The counterintuitive strategy would be to avoid becoming indispensable. Being indispensable is one of the best ways to block career advancement. Many fleet managers hate delegating responsibilities to staff, and/or training staff to be ready to step into the job. When that happens, and when a job or promotion opens up that the fleet manager wants, being indispensable as a fleet manager can limit their consideration for the position.
Remember the Customer
In many companies, managers are told to serve “internal customers.” In the case of the fleet manager, this means drivers and those in the driver function. Because it is the driver who uses the end product of fleet management. And, much of what a fleet manager does is geared toward achieving what senior management wants to achieve.

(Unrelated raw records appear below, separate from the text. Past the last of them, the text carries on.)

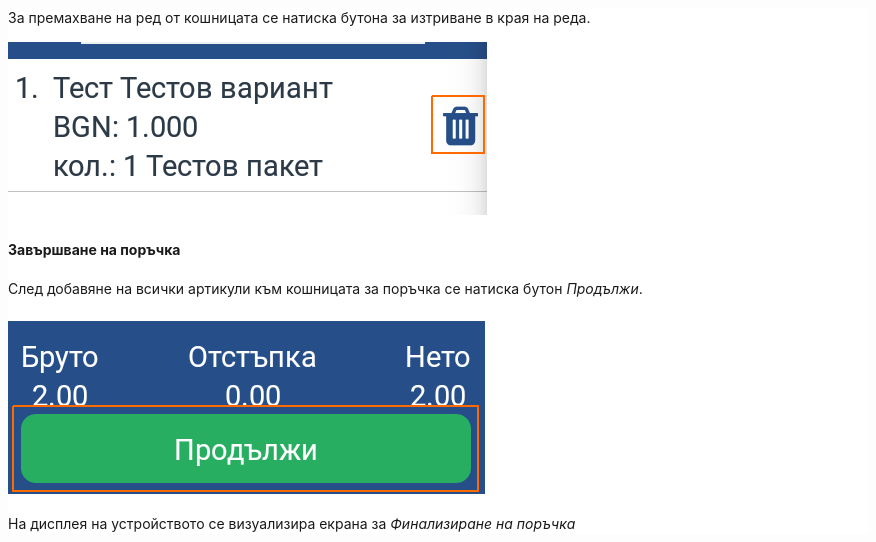 За премахване на ред от кошницата се натиска бутона за изтриване в края на реда.

![Sales](./sales-order-row-delete.bg.png "Премахване на ред")

#### Завършване на поръчка

След добавяне на всички артикули към кошницата за поръчка се натиска бутон *Продължи*.

![Sales](./sales-order-finalize.bg.png "Завършване на поръчка")

На дисплея на устройството се визуализира екрана за *Финализиране на поръчка*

The legendary Jack Welch of GE, once said, “hierarchies are places where everyone has their face toward the CEO and their ass toward the customer.”

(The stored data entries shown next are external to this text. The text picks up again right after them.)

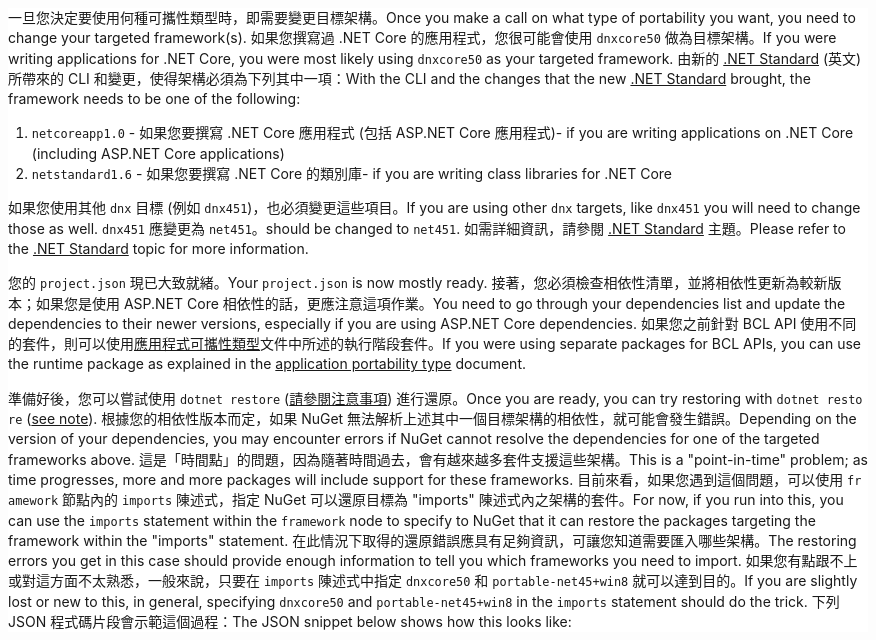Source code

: <span data-ttu-id="edc16-215">一旦您決定要使用何種可攜性類型時，即需要變更目標架構。</span><span class="sxs-lookup"><span data-stu-id="edc16-215">Once you make a call on what type of portability you want, you need to change your targeted framework(s).</span></span> <span data-ttu-id="edc16-216">如果您撰寫過 .NET Core 的應用程式，您很可能會使用 `dnxcore50` 做為目標架構。</span><span class="sxs-lookup"><span data-stu-id="edc16-216">If you were writing applications for .NET Core, you were most likely using `dnxcore50` as  your targeted framework.</span></span> <span data-ttu-id="edc16-217">由新的 [.NET Standard](../../standard/net-standard.md) \(英文\) 所帶來的 CLI 和變更，使得架構必須為下列其中一項：</span><span class="sxs-lookup"><span data-stu-id="edc16-217">With the CLI and the changes that the new [.NET Standard](../../standard/net-standard.md) brought, the framework needs to be one of the following:</span></span>

1. `netcoreapp1.0` <span data-ttu-id="edc16-218">- 如果您要撰寫 .NET Core 應用程式 (包括 ASP.NET Core 應用程式)</span><span class="sxs-lookup"><span data-stu-id="edc16-218">- if you are writing applications on .NET Core (including ASP.NET Core applications)</span></span>
2. `netstandard1.6` <span data-ttu-id="edc16-219">- 如果您要撰寫 .NET Core 的類別庫</span><span class="sxs-lookup"><span data-stu-id="edc16-219">- if you are writing class libraries for .NET Core</span></span>

<span data-ttu-id="edc16-220">如果您使用其他 `dnx` 目標 (例如 `dnx451`)，也必須變更這些項目。</span><span class="sxs-lookup"><span data-stu-id="edc16-220">If you are using other `dnx` targets, like `dnx451` you will need to change those as well.</span></span> `dnx451` <span data-ttu-id="edc16-221">應變更為 `net451`。</span><span class="sxs-lookup"><span data-stu-id="edc16-221">should be changed to `net451`.</span></span>
<span data-ttu-id="edc16-222">如需詳細資訊，請參閱 [.NET Standard](../../standard/net-standard.md) 主題。</span><span class="sxs-lookup"><span data-stu-id="edc16-222">Please refer to the [.NET Standard](../../standard/net-standard.md) topic for more information.</span></span>

<span data-ttu-id="edc16-223">您的 `project.json` 現已大致就緒。</span><span class="sxs-lookup"><span data-stu-id="edc16-223">Your `project.json` is now mostly ready.</span></span> <span data-ttu-id="edc16-224">接著，您必須檢查相依性清單，並將相依性更新為較新版本；如果您是使用 ASP.NET Core 相依性的話，更應注意這項作業。</span><span class="sxs-lookup"><span data-stu-id="edc16-224">You need to go through your dependencies list and update the dependencies to their newer versions, especially if you are using ASP.NET Core dependencies.</span></span> <span data-ttu-id="edc16-225">如果您之前針對 BCL API 使用不同的套件，則可以使用[應用程式可攜性類型](../deploying/index.md)文件中所述的執行階段套件。</span><span class="sxs-lookup"><span data-stu-id="edc16-225">If you were using separate packages for BCL APIs, you can use the runtime package as explained in the [application portability type](../deploying/index.md) document.</span></span>

<span data-ttu-id="edc16-226">準備好後，您可以嘗試使用 `dotnet restore` ([請參閱注意事項](#dotnet-restore-note)) 進行還原。</span><span class="sxs-lookup"><span data-stu-id="edc16-226">Once you are ready, you can try restoring with `dotnet restore` ([see note](#dotnet-restore-note)).</span></span> <span data-ttu-id="edc16-227">根據您的相依性版本而定，如果 NuGet 無法解析上述其中一個目標架構的相依性，就可能會發生錯誤。</span><span class="sxs-lookup"><span data-stu-id="edc16-227">Depending on the version of your dependencies, you may encounter errors if NuGet cannot resolve the dependencies for one of the targeted frameworks above.</span></span> <span data-ttu-id="edc16-228">這是「時間點」的問題，因為隨著時間過去，會有越來越多套件支援這些架構。</span><span class="sxs-lookup"><span data-stu-id="edc16-228">This is a "point-in-time" problem; as time progresses, more and more packages will include support for these frameworks.</span></span> <span data-ttu-id="edc16-229">目前來看，如果您遇到這個問題，可以使用 `framework` 節點內的 `imports` 陳述式，指定 NuGet 可以還原目標為 "imports" 陳述式內之架構的套件。</span><span class="sxs-lookup"><span data-stu-id="edc16-229">For now, if you run into this, you can use the `imports` statement within the `framework` node to specify to NuGet that it can restore the packages targeting the framework within the "imports" statement.</span></span>
<span data-ttu-id="edc16-230">在此情況下取得的還原錯誤應具有足夠資訊，可讓您知道需要匯入哪些架構。</span><span class="sxs-lookup"><span data-stu-id="edc16-230">The restoring errors you get in this case should provide enough information to tell you which frameworks you need to import.</span></span> <span data-ttu-id="edc16-231">如果您有點跟不上或對這方面不太熟悉，一般來說，只要在 `imports` 陳述式中指定 `dnxcore50` 和 `portable-net45+win8` 就可以達到目的。</span><span class="sxs-lookup"><span data-stu-id="edc16-231">If you are slightly lost or new to this, in general, specifying `dnxcore50` and `portable-net45+win8` in the `imports` statement should do the trick.</span></span> <span data-ttu-id="edc16-232">下列 JSON 程式碼片段會示範這個過程：</span><span class="sxs-lookup"><span data-stu-id="edc16-232">The JSON snippet below shows how this looks like:</span></span>
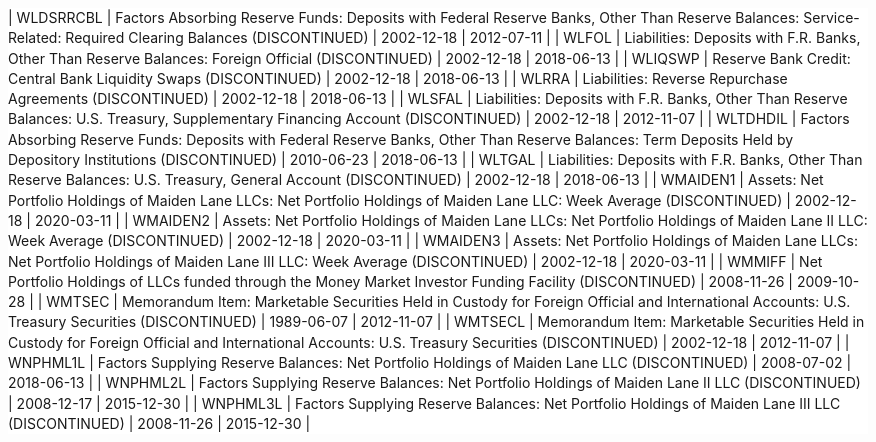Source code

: | WLDSRRCBL                | Factors Absorbing Reserve Funds: Deposits with Federal Reserve Banks, Other Than Reserve Balances: Service-Related: Required Clearing Balances (DISCONTINUED)                                                                                                                                                 | 2002-12-18          | 2012-07-11        |
| WLFOL                    | Liabilities: Deposits with F.R. Banks, Other Than Reserve Balances: Foreign Official (DISCONTINUED)                                                                                                                                                                                                           | 2002-12-18          | 2018-06-13        |
| WLIQSWP                  | Reserve Bank Credit: Central Bank Liquidity Swaps (DISCONTINUED)                                                                                                                                                                                                                                              | 2002-12-18          | 2018-06-13        |
| WLRRA                    | Liabilities: Reverse Repurchase Agreements (DISCONTINUED)                                                                                                                                                                                                                                                     | 2002-12-18          | 2018-06-13        |
| WLSFAL                   | Liabilities: Deposits with F.R. Banks, Other Than Reserve Balances: U.S. Treasury, Supplementary Financing Account (DISCONTINUED)                                                                                                                                                                             | 2002-12-18          | 2012-11-07        |
| WLTDHDIL                 | Factors Absorbing Reserve Funds: Deposits with Federal Reserve Banks, Other Than Reserve Balances: Term Deposits Held by Depository Institutions (DISCONTINUED)                                                                                                                                               | 2010-06-23          | 2018-06-13        |
| WLTGAL                   | Liabilities: Deposits with F.R. Banks, Other Than Reserve Balances: U.S. Treasury, General Account (DISCONTINUED)                                                                                                                                                                                             | 2002-12-18          | 2018-06-13        |
| WMAIDEN1                 | Assets: Net Portfolio Holdings of Maiden Lane LLCs: Net Portfolio Holdings of Maiden Lane LLC: Week Average (DISCONTINUED)                                                                                                                                                                                    | 2002-12-18          | 2020-03-11        |
| WMAIDEN2                 | Assets: Net Portfolio Holdings of Maiden Lane LLCs: Net Portfolio Holdings of Maiden Lane II LLC: Week Average (DISCONTINUED)                                                                                                                                                                                 | 2002-12-18          | 2020-03-11        |
| WMAIDEN3                 | Assets: Net Portfolio Holdings of Maiden Lane LLCs: Net Portfolio Holdings of Maiden Lane III LLC: Week Average (DISCONTINUED)                                                                                                                                                                                | 2002-12-18          | 2020-03-11        |
| WMMIFF                   | Net Portfolio Holdings of LLCs funded through the Money Market Investor Funding Facility (DISCONTINUED)                                                                                                                                                                                                       | 2008-11-26          | 2009-10-28        |
| WMTSEC                   | Memorandum Item: Marketable Securities Held in Custody for Foreign Official and International Accounts: U.S. Treasury Securities (DISCONTINUED)                                                                                                                                                               | 1989-06-07          | 2012-11-07        |
| WMTSECL                  | Memorandum Item: Marketable Securities Held in Custody for Foreign Official and International Accounts: U.S. Treasury Securities (DISCONTINUED)                                                                                                                                                               | 2002-12-18          | 2012-11-07        |
| WNPHML1L                 | Factors Supplying Reserve Balances: Net Portfolio Holdings of Maiden Lane LLC (DISCONTINUED)                                                                                                                                                                                                                  | 2008-07-02          | 2018-06-13        |
| WNPHML2L                 | Factors Supplying Reserve Balances: Net Portfolio Holdings of Maiden Lane II LLC (DISCONTINUED)                                                                                                                                                                                                               | 2008-12-17          | 2015-12-30        |
| WNPHML3L                 | Factors Supplying Reserve Balances: Net Portfolio Holdings of Maiden Lane III LLC (DISCONTINUED)                                                                                                                                                                                                              | 2008-11-26          | 2015-12-30        |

There is a lot of truth in that crude observation. Fleet managers spend quite a bit of time trying to please senior management. Innovation and value do not flow from the top down, and, not from the bottom up, either. It flows from the outside in.
The point? Include external customers in the vehicle selection process? Completely counterintuitive, sure, but who would know better how your company can serve customers than the customers themselves?
This holds particularly true for truck fleets where external customers know what product and parts your company’s drivers must have available when they come to install or service a product. Rather than facing up the hierarchy, face the customer as Welch recommends and you may be surprised at how much their input can help.
Within most large companies, there is a great deal of finger pointing when things go wrong. The end result being timid management, managers who fear to make decisions altogether.
Fleet managers who do this, rarely get far in their careers. They become complacent and comfortable. They outsource as much as possible, even if there are more cost-effective alternatives; that way, when things go wrong a finger can be pointed at the supplier.
There are a ton of quotes and adages about this flaw, for example, “if you never fail, it’s because you never tried.” Change nearly always entails risk; when something is done differently there is always the possibility that it won’t work. Fleet managers are frequently faced with such decisions. Taking risks isn’t an all or nothing thing. Risk can be managed, but not taking risks at all will eventually be noticed by senior management. Cost-reduction and management efforts will eventually hit the law of diminishing returns. Taking risks and properly managing them can open up new sources of savings and new paths for career advancement.
It is intuitive for fleet managers to want larger fleets, to prefer a comfortable situation with suppliers carrying much of the day-to-day load, and to avoid risk taking. There are intuitive steps that relate directly to the fleet, and others related to effective management, such as making oneself indispensable to the job in order to remain “safe.”
But, the business world is chock full of intuitive managers, and a distinct lack of those who go against the grain in their efforts to be successful. There is, however, a difference between being counterintuitive and being reckless. Managing a fleet can end up being repetitive and less than stimulating unless the fleet manager is bold in decision making and willing to act counterintuitively when it can lead to greater success.